Workarounds for the lack of linguistic overloading. :-)

Regards,

John A. De Goes
N-BRAIN, Inc.
The Evolution of Collaboration

http://www.n-brain.net    |    877-376-2724 x 101

On Mar 3, 2009, at 12:52 AM, Lennart Augustsson wrote:

I often hide the Prelude and import my own Prelude which reexports the
old Prelude, but with these changes.
It's still not ideal, by far.

 -- Lennart

class Boolean b where
   false, true :: b
   (&&), (||) :: b -> b -> b
   not :: b -> b

instance Boolean Bool where
   false = False
   true = True
   (&&) = (P.&&)
   (||) = (P.||)
   not = P.not

class (Boolean b) => Eq a b where
   (==), (/=) :: a -> a -> b
   x /= y  =  not (x == y)

instance (P.Eq a) => Eq a Bool where
   (==) = (P.==)
   (/=) = (P./=)

class (Eq a b) => Ord a b where
   (<), (<=), (>), (>=) :: a -> a -> b

instance (P.Ord a) => Ord a Bool where
   (<)  = (P.<)
   (<=) = (P.<=)
   (>)  = (P.>)
   (>=) = (P.>=)

class (Boolean b) => Conditional a b where
   (?) :: b -> (a, a) -> a

instance Conditional a Bool where
   c ? (t, e) = if c then t else e


On Tue, Mar 3, 2009 at 4:13 AM, Andrew Hunter <ahun...@cs.hmc.edu> wrote:
Several times now I've had to define an EDSL for working with
(vaguely) numeric expressions.  For stuff like 2*X+Y, this is easy,
looking pretty much like:

data Expr = Const Integer | Plus Expr Expr | Times Expr Expr

instance Num Expr where
fromInterger = Const
(+) = Plus
(*) = Times

&c.  This lets me get a perfectly nice AST, which is what I want.
When I want to be able to express and work with inequalities and
equalities, this breaks.  Suppose I want to write 2*X + Y < 3.  I
either have to:

a) Hide Prelude.(<) and define a simple < that builds the AST term I want.
b) Come up with a new symbol for it that doesn't look totally awful.

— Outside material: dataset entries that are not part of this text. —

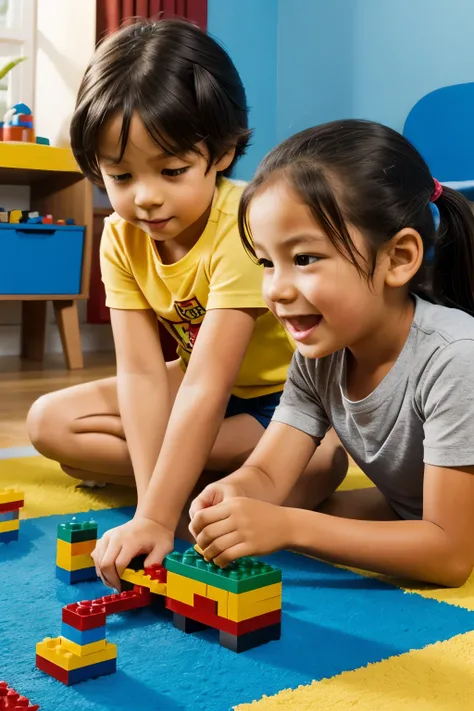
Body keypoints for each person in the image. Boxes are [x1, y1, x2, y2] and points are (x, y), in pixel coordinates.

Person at [27, 20, 345, 590]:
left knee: (314, 465)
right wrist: (157, 508)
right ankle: (202, 489)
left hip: (279, 404)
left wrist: (152, 513)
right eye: (119, 176)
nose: (145, 197)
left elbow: (207, 387)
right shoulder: (120, 236)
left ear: (221, 153)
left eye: (172, 171)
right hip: (196, 387)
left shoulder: (247, 222)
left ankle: (249, 479)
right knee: (51, 423)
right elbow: (143, 373)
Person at [189, 119, 474, 587]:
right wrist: (235, 491)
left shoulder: (455, 357)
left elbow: (450, 557)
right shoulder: (319, 355)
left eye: (304, 259)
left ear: (399, 258)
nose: (276, 289)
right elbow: (267, 471)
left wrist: (288, 526)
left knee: (300, 523)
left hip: (451, 534)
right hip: (415, 513)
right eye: (266, 262)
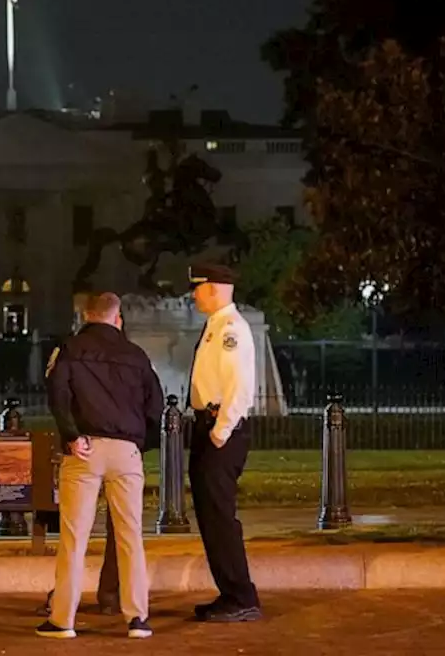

Neither of these work decently well.  Hiding Eq and Ord operators,
which is what I effectively have to do for a), is pretty much a
nonstarter--we'll have to use them too much for that to be practical.

On the other hand, b) works...but is about as ugly as it gets.  We
have lots and lots of symbols that are already taken for important
purposes that are syntactically "near" <,<=,==, and the like: << and
and >>= for monads, >>> for arrows, etc.  There...are not good
choices that I know of for the symbols that don't defeat the purpose
of making a nice clean EDSL for expressions; I might as well use 3*X +
Y `lessthan` 3, which is just not cool.

Does anyone know of a good solution, here?  Are there good
substitutions for all the six operators that are important
(<,>,>=,<=,==,/=), that are close enough to be pretty-looking but not
used for other important modules?

Better yet, though a little harder, is there a nice type trick I'm not
thinking of?  This works for Num methods but not for Ord methods
because:

(+) :: (Num a) => a -> a -> a
(<) :: (Ord a) => a -> a -> Bool

i.e. the return type of comparisons is totally fixed. I don't suppose there's a good way to...well, I don't know what the *right* answer is,
but maybe define a new typeclass with a more flexible type for < that
lets both standard types return Bool and my expressions return Expr?
Any good solution would be appreciated.